50-Day Moving Average Useless On Its Own
But a terrific tool if used in proper context.
Every now and then I get a phone call or email from a reporter asking my views about a market metric that receives what I believe to be an undue amount of investor attention: the 50-day moving average (or MA).
The calls and emails usually occur right around the time when price approaches (from below or above) or oscillates around its 50-day moving average. Such is the current case with the S&P 500 and its 50-day MA.
As the first chart shows, over the past 6 months, price has touched its 50-day MA:
Based on this chart, one might be tempted to conclude that there is a predictive value when price touches its moving average, as each time it has (over the past 6 months), a lower low ensued. The problem arises when you stretch the time horizon beyond the recent past.

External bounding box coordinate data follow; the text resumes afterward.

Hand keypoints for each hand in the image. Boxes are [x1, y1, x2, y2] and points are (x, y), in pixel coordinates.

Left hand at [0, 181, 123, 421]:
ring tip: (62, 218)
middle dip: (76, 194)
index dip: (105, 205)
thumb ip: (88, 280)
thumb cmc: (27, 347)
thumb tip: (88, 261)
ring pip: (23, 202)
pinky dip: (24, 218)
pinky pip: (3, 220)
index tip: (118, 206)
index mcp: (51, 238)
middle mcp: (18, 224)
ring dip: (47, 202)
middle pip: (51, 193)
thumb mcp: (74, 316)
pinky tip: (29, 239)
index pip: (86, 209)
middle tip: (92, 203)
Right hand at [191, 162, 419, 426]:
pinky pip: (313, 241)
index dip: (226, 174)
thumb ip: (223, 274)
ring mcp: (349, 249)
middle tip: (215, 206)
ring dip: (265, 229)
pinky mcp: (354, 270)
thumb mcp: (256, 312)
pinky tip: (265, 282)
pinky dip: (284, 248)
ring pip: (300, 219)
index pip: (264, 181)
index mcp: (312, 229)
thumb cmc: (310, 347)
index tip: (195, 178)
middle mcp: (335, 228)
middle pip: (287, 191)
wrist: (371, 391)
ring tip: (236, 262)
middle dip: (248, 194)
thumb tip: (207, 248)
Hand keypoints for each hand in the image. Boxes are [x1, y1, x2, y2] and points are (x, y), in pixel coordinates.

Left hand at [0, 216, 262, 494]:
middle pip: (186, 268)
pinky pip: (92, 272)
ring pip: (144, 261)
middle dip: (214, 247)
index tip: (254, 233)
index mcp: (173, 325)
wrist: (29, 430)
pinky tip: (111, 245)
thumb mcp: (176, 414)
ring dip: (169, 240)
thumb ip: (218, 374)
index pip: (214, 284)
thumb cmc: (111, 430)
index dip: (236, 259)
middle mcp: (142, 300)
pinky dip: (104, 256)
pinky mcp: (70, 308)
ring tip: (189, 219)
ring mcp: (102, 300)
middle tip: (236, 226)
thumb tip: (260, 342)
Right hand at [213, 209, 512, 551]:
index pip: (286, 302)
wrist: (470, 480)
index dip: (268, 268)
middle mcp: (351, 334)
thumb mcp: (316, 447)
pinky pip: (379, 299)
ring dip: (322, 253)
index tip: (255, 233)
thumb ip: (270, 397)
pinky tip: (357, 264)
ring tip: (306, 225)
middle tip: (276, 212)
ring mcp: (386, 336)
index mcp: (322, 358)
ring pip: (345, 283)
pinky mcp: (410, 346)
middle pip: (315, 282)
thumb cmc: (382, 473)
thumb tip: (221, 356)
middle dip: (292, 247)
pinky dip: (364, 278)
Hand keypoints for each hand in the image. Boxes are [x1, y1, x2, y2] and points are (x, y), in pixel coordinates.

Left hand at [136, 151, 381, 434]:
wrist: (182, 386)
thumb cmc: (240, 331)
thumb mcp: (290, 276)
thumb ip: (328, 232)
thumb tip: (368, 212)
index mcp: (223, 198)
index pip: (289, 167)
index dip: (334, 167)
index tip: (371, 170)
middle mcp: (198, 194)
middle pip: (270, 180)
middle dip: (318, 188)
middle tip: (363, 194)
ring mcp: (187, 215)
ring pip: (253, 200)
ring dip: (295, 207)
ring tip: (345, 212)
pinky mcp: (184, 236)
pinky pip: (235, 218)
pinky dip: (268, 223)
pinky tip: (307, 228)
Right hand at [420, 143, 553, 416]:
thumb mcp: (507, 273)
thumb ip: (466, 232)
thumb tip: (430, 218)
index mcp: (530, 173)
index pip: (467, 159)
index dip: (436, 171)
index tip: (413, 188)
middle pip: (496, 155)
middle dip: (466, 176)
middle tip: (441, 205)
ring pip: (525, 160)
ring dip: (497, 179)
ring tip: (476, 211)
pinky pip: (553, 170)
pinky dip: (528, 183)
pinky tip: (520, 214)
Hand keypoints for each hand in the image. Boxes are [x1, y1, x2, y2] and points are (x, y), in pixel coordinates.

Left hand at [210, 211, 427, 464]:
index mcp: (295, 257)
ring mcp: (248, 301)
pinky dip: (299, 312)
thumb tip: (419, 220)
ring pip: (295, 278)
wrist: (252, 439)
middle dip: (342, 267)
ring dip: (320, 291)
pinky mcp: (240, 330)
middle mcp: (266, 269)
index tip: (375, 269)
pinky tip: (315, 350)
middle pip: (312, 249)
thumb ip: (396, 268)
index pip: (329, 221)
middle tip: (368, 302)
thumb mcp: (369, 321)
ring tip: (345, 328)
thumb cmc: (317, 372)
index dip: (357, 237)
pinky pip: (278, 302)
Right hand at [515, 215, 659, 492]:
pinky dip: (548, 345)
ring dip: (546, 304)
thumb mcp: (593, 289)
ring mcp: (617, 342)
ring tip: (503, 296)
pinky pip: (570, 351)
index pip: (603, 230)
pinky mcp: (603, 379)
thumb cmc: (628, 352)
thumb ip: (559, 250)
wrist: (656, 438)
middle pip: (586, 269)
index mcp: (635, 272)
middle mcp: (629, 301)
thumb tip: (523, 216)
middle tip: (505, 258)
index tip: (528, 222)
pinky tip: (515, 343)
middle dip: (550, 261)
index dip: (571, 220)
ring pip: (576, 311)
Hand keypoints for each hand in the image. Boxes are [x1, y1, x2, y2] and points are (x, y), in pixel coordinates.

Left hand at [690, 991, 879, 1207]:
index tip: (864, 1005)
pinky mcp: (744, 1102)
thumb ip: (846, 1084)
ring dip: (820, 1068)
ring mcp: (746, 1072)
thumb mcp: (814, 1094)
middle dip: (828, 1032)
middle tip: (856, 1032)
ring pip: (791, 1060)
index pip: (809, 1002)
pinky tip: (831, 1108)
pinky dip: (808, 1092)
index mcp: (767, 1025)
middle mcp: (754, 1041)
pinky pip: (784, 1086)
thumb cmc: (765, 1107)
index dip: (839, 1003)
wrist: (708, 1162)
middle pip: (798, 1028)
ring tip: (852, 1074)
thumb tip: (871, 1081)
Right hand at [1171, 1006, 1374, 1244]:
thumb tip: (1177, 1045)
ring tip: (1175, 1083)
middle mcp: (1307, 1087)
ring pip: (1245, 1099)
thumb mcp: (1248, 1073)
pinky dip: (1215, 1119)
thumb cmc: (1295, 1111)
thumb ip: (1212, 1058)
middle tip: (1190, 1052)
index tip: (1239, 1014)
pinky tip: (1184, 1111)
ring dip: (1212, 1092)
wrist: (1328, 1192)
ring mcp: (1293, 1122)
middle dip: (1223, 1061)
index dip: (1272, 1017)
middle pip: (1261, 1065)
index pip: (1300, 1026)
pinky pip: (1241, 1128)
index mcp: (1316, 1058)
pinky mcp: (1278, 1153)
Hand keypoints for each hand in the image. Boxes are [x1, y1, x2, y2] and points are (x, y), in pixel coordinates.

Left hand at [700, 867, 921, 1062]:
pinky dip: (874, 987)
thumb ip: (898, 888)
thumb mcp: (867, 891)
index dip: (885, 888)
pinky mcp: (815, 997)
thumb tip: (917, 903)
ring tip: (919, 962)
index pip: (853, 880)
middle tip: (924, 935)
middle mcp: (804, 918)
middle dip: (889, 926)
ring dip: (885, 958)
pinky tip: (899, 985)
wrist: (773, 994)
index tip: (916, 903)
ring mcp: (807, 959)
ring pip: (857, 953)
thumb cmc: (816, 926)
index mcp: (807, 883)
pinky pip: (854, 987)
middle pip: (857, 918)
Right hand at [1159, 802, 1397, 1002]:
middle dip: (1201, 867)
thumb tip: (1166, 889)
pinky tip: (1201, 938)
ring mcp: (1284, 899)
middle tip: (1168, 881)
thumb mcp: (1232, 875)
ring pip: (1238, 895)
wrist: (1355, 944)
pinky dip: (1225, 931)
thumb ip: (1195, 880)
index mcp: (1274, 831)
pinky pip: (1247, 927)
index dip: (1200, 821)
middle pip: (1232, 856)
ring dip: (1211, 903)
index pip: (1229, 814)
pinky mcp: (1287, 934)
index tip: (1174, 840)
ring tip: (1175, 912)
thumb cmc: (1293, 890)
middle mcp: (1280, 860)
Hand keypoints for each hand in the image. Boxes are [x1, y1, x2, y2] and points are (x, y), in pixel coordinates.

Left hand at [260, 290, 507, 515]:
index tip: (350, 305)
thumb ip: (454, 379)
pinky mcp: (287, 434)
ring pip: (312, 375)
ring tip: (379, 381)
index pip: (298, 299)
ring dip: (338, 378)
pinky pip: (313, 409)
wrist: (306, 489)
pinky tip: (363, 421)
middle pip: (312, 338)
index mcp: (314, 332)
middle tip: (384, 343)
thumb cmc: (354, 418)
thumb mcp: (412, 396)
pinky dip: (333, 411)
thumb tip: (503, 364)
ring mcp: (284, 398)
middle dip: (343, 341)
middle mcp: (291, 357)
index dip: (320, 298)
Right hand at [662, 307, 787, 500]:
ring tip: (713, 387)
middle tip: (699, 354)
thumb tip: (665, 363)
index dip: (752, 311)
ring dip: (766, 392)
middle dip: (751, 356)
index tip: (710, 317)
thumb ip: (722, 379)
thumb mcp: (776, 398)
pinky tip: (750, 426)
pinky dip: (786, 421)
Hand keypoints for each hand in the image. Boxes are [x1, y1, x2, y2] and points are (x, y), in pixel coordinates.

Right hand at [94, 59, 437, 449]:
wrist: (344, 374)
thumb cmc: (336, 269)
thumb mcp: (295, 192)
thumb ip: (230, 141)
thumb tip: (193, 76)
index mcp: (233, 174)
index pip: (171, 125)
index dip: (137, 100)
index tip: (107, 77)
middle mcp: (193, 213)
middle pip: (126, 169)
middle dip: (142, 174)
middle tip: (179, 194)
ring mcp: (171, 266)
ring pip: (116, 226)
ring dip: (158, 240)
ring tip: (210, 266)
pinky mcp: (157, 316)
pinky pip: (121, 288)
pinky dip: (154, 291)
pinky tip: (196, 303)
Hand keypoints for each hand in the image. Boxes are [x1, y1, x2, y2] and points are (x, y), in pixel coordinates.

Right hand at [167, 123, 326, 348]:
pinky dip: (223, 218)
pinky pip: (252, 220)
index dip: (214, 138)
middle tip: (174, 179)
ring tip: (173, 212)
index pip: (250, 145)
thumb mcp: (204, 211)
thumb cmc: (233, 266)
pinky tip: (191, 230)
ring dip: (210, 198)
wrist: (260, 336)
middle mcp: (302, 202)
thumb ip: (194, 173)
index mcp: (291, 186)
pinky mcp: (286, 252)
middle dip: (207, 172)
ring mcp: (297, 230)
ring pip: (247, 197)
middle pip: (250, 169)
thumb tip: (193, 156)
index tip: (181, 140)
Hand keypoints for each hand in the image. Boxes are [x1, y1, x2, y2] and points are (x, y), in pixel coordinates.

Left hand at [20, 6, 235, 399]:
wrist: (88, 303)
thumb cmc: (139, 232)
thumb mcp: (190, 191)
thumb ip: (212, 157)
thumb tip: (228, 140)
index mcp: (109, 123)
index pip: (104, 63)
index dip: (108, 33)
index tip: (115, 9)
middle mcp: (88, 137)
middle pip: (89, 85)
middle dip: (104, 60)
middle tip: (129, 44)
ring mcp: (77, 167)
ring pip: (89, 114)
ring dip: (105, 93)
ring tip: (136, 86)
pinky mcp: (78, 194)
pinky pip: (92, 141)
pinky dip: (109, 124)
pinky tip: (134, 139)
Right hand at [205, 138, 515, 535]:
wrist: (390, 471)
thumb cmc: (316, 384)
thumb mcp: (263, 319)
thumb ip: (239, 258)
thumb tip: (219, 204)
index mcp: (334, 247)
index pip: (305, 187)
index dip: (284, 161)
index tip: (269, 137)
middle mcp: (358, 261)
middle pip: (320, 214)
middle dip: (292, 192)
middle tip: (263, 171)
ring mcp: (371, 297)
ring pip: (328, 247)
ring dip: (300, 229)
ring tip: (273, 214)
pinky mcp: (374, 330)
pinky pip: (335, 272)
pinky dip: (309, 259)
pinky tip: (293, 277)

Here's a chart on the same S&P 500 covering the past 2 years:
As can be plainly seen, price has criss-crossed its MA on numerous occasions, producing no clear pattern for which an investor can exploit.
The weakness in using the 50-day MA on its own is further demonstrated when you use the simple moving average (price of the past 50 days divided by 50), as opposed to the above-exponential moving average (price of the past 50 days weighted more heavily toward the most recent days). In the following chart, the simple 50-day MA shows an equal, if not greater, lack of predictive value, as price criss-crosses its 50-day MA with regularity:
Investment Strategy Implications
As the above charts show, the 50-day MA, be it simple or exponential, has no consistent predictive value in relation to its price alone. In my experience, the only consistent, predictive value of it is when it's used in the context of the Mega Trend, which I first wrote about on October 2, 2008. I encourage you to revisit the posting to understand how the 50-day MA can be used to great investment effect.
Moving averages are terrific tools, if used properly. On its own, however, the 50-day MA shows itself to have little predictive value. So, please, no more reporter calls and emails on this subject.